▶ Aim of the exercise
All that is needed is a count of the lines in this data that contain the word "Hotel".

▶ Provided data

*** Begin section ***

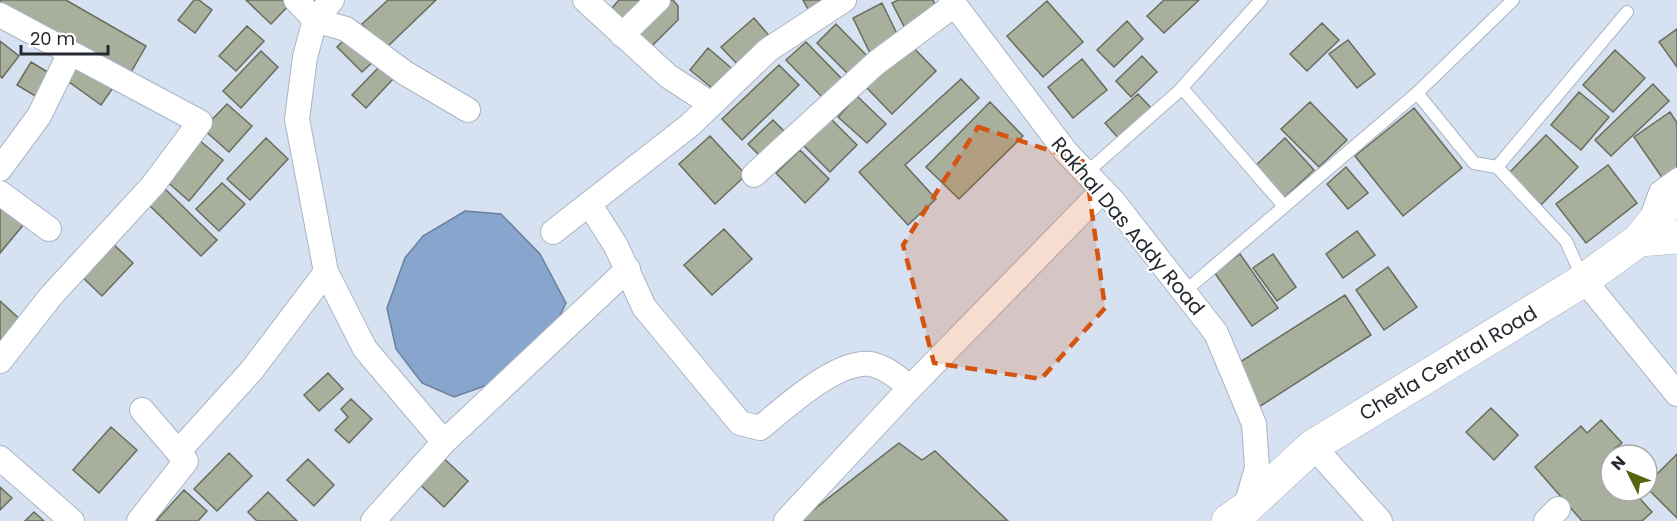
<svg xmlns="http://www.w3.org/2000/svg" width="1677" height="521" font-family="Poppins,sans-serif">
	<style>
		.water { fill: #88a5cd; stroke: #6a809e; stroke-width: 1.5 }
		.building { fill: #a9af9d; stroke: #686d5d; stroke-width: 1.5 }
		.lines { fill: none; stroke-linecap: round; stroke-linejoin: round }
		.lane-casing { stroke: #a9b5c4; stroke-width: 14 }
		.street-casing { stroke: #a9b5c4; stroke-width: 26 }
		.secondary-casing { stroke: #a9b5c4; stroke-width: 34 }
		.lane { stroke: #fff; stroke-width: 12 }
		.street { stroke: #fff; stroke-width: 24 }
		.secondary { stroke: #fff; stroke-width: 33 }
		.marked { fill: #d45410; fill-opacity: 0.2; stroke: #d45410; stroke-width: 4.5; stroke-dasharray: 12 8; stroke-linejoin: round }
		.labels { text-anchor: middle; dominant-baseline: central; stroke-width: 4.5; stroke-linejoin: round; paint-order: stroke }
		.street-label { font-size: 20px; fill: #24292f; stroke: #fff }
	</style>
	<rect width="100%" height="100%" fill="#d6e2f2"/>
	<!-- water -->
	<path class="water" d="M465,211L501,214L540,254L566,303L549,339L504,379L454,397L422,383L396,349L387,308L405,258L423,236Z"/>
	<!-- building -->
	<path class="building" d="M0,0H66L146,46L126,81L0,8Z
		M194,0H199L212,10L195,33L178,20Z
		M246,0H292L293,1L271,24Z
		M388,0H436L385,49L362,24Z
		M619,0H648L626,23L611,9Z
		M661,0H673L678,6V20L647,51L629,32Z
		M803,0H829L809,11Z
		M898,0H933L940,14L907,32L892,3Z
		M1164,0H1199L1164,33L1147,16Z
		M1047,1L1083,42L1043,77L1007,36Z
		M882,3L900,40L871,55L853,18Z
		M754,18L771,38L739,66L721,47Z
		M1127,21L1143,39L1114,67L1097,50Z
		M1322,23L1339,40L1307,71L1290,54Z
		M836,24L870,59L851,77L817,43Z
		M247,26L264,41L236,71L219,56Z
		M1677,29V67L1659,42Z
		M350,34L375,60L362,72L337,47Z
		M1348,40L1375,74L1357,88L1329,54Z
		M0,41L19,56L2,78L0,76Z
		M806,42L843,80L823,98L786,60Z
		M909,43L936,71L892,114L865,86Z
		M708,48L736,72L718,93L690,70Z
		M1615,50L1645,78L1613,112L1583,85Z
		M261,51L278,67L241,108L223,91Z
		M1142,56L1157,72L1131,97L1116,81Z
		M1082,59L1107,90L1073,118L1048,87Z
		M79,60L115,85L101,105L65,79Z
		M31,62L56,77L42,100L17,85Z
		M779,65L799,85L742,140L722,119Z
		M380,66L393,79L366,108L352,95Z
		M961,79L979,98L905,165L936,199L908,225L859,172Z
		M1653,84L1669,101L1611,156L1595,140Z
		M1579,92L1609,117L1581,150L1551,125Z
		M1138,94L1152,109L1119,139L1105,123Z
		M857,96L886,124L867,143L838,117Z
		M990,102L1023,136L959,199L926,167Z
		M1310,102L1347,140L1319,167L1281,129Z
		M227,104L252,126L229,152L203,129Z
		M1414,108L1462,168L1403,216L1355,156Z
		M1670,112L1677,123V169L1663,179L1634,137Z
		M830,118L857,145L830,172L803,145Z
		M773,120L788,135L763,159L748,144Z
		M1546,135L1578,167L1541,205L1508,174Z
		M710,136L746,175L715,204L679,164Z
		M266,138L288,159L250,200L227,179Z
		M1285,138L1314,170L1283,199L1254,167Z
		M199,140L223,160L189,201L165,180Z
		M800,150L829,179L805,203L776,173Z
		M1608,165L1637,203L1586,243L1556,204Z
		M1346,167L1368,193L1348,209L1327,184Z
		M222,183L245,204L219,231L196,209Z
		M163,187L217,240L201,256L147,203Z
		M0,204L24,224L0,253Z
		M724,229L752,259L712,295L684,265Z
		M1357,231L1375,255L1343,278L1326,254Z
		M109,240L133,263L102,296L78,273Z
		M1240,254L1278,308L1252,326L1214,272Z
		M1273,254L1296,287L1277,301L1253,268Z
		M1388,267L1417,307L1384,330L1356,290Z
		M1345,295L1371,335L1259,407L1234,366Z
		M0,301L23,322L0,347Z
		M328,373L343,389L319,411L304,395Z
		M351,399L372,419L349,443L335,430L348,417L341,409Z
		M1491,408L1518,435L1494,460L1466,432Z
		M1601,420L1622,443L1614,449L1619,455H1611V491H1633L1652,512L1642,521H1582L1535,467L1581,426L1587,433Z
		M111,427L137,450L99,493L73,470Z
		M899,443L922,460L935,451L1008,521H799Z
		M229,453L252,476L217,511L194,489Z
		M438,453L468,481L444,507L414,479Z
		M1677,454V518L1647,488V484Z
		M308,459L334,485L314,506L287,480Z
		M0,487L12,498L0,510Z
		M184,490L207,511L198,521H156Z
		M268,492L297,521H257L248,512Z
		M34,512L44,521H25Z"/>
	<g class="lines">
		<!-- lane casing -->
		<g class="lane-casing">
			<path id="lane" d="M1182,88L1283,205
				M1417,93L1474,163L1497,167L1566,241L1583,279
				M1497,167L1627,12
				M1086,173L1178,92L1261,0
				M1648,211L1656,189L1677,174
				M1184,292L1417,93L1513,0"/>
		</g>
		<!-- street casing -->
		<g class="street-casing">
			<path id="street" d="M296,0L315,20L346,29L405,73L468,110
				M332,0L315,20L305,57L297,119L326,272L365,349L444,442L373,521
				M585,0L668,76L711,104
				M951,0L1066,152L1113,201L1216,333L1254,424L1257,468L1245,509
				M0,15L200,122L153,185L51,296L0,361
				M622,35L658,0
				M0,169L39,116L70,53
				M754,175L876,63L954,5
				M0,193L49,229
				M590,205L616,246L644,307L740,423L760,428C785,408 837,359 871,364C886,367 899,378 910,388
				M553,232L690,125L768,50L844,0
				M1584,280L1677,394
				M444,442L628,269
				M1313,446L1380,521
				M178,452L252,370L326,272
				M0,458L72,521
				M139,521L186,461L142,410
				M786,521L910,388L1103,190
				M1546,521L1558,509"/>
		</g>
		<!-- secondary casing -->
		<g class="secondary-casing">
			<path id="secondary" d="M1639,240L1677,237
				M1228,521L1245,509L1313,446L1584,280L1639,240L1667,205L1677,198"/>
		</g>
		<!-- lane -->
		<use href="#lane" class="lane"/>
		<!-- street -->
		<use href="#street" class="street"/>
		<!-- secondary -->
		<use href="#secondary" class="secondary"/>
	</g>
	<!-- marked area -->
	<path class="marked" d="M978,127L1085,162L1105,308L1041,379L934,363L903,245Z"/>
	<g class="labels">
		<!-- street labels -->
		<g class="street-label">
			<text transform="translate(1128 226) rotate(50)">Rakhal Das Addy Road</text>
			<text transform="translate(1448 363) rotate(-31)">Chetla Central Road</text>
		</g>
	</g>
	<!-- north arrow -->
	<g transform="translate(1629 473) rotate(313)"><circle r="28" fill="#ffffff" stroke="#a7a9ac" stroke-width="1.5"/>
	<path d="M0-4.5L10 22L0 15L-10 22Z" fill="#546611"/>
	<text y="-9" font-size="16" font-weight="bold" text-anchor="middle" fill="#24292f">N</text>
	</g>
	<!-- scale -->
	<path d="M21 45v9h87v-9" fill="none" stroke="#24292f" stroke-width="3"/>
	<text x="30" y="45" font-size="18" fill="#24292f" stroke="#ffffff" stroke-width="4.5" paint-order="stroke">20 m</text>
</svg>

*** End section ***
*** Begin section ***

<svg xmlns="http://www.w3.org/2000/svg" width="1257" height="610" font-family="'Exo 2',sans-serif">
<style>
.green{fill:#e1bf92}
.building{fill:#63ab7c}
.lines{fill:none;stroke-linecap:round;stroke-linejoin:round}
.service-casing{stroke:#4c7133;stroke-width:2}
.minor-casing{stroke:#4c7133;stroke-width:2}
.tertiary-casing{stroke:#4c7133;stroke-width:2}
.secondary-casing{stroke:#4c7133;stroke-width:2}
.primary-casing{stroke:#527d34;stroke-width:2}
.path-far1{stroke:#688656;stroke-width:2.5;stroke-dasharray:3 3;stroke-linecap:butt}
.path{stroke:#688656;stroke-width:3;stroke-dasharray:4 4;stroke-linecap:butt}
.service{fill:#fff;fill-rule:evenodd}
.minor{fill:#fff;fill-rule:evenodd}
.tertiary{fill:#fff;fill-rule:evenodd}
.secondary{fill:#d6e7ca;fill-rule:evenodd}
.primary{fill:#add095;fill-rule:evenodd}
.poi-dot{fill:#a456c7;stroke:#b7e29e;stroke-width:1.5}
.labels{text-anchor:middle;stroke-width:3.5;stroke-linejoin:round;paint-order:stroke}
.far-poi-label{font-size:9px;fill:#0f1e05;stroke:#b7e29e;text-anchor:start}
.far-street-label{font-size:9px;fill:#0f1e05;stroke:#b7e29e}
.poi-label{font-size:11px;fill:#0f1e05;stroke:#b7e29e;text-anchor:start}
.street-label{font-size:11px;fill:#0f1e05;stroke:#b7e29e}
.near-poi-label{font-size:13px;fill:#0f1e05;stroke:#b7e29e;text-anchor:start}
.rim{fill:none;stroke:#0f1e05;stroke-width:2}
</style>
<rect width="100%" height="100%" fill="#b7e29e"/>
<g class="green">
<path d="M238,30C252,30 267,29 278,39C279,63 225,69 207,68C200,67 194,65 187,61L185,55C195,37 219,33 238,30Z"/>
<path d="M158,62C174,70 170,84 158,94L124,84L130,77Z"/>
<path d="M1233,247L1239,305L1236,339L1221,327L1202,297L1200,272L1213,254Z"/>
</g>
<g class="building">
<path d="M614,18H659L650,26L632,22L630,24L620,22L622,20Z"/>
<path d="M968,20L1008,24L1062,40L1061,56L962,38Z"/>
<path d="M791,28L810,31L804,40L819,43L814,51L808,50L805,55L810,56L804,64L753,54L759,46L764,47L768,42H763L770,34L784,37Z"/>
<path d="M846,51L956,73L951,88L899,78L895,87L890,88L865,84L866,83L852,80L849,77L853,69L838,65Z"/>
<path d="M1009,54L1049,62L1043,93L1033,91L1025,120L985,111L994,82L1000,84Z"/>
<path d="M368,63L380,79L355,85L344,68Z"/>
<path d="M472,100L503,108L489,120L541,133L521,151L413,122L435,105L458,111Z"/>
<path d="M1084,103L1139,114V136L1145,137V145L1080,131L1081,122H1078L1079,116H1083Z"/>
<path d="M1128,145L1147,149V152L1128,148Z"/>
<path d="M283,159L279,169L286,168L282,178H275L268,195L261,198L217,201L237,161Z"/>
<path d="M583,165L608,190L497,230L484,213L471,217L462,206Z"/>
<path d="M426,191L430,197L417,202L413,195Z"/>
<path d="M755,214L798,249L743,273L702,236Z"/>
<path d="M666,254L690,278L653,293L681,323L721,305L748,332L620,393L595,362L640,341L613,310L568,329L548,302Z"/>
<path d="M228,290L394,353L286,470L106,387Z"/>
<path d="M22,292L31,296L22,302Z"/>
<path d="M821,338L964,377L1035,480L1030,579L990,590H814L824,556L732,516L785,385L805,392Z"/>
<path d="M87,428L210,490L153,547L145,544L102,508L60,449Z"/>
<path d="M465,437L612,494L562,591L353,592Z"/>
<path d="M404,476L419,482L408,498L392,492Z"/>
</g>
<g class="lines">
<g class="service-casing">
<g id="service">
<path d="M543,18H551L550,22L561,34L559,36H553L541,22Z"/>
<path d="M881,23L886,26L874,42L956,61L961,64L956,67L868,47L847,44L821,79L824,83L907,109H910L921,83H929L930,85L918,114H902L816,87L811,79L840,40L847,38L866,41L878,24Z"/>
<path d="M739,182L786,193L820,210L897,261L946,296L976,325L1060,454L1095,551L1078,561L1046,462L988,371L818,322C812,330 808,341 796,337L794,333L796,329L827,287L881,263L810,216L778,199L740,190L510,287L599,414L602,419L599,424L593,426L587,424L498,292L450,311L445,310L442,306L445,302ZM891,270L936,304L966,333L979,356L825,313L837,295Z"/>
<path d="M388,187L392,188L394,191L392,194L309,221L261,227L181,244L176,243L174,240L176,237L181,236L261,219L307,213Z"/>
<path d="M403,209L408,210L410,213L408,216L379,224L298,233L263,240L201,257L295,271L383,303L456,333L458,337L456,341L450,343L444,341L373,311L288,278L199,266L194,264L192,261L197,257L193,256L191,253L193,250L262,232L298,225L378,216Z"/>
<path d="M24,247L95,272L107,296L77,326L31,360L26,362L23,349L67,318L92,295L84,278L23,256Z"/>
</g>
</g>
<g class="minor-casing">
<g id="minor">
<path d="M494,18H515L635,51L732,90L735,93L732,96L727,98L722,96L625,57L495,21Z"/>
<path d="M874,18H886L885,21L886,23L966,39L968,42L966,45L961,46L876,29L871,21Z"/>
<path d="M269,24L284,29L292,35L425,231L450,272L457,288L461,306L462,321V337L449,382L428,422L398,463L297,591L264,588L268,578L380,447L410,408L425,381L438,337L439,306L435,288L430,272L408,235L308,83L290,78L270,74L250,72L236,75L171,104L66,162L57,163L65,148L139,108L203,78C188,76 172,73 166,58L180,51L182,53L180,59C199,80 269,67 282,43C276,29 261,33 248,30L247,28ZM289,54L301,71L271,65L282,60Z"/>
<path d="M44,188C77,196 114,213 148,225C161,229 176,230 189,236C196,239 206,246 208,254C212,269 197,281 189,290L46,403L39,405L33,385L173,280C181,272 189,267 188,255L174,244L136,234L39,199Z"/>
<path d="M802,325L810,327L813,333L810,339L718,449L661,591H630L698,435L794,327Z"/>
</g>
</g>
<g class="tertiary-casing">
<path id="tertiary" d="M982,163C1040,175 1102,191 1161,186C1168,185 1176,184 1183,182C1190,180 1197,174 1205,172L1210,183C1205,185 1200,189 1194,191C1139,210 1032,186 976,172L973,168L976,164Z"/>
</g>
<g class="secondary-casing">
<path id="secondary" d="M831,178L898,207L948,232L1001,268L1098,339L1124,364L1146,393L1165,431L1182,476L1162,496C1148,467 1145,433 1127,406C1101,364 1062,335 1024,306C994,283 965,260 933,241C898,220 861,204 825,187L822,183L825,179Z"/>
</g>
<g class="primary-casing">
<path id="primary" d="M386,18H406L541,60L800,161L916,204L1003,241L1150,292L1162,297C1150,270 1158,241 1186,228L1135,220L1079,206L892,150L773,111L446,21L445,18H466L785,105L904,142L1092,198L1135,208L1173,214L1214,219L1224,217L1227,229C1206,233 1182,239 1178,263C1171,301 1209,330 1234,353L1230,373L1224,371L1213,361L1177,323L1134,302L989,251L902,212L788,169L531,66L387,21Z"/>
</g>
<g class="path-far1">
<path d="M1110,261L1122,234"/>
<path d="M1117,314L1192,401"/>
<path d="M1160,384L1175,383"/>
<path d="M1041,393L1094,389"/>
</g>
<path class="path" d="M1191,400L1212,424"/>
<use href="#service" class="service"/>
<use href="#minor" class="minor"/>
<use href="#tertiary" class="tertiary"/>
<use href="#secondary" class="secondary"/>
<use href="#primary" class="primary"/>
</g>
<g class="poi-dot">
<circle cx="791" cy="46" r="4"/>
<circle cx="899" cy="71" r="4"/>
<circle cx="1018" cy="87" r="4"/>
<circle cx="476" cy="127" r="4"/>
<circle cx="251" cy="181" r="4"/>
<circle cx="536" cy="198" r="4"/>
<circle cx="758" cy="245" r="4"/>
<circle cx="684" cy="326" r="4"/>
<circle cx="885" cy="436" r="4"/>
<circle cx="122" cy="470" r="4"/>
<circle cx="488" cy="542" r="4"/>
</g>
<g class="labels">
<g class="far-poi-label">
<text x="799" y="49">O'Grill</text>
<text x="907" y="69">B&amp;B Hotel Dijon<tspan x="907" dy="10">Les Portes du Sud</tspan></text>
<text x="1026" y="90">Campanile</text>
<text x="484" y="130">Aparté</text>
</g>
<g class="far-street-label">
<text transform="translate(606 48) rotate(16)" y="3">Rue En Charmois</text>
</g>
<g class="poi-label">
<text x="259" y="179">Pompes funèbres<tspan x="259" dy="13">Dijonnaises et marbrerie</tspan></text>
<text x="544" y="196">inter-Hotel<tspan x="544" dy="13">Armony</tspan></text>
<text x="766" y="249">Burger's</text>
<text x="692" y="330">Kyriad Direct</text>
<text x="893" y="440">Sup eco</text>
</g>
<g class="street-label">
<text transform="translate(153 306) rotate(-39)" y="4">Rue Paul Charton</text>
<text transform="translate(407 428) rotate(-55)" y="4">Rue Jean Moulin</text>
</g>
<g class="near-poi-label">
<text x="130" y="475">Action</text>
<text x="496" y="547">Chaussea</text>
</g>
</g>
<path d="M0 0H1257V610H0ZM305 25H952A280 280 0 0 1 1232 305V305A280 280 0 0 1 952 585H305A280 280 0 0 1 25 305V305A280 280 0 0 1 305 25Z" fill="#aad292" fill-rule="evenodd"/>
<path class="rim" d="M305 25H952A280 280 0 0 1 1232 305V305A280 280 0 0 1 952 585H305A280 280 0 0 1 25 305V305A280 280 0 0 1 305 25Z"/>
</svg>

*** End section ***

▶ Reply to the task
2